START MATERIAL PROVIDED
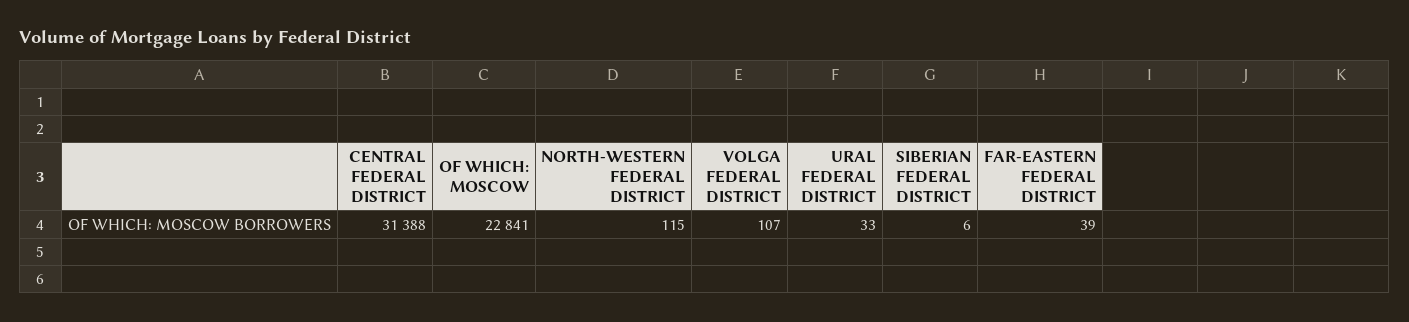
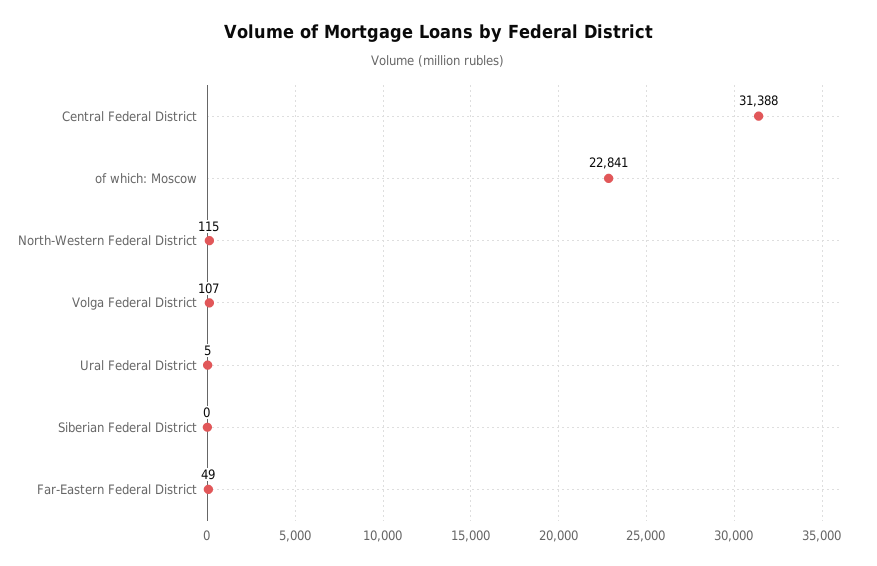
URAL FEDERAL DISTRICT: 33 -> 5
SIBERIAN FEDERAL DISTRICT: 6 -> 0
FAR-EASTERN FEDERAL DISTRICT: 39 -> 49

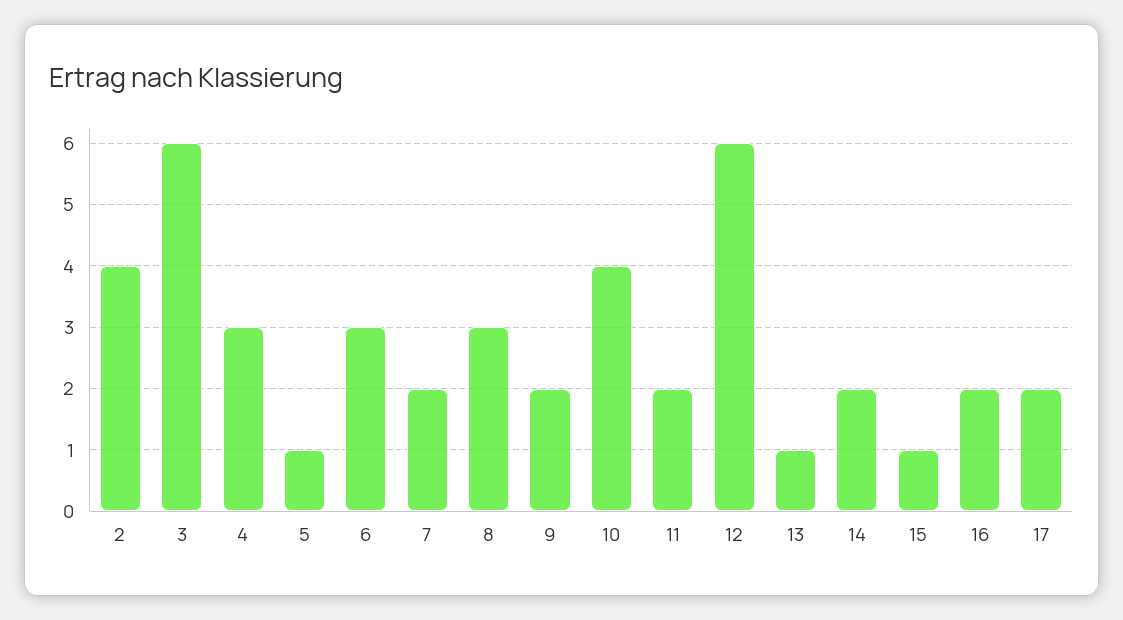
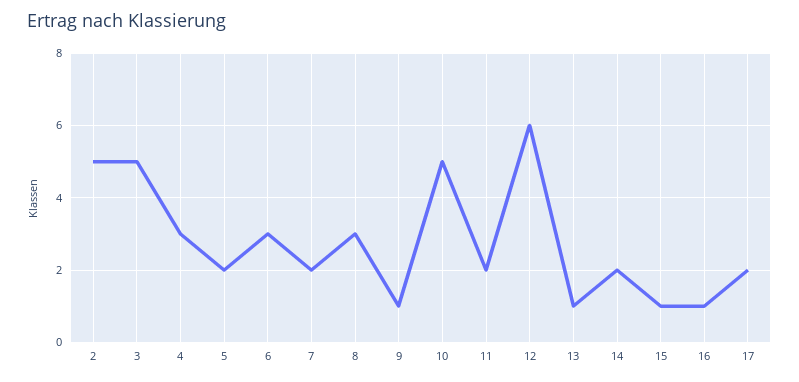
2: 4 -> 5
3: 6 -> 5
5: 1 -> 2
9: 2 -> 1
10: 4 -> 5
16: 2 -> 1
END MATERIAL PROVIDED
TASK OBJECTIVE:
The lines above that hold the string "DISTRICT" are to be located and copied.

EXERCISE SOLUTION:
URAL FEDERAL DISTRICT: 33 -> 5
SIBERIAN FEDERAL DISTRICT: 6 -> 0
FAR-EASTERN FEDERAL DISTRICT: 39 -> 49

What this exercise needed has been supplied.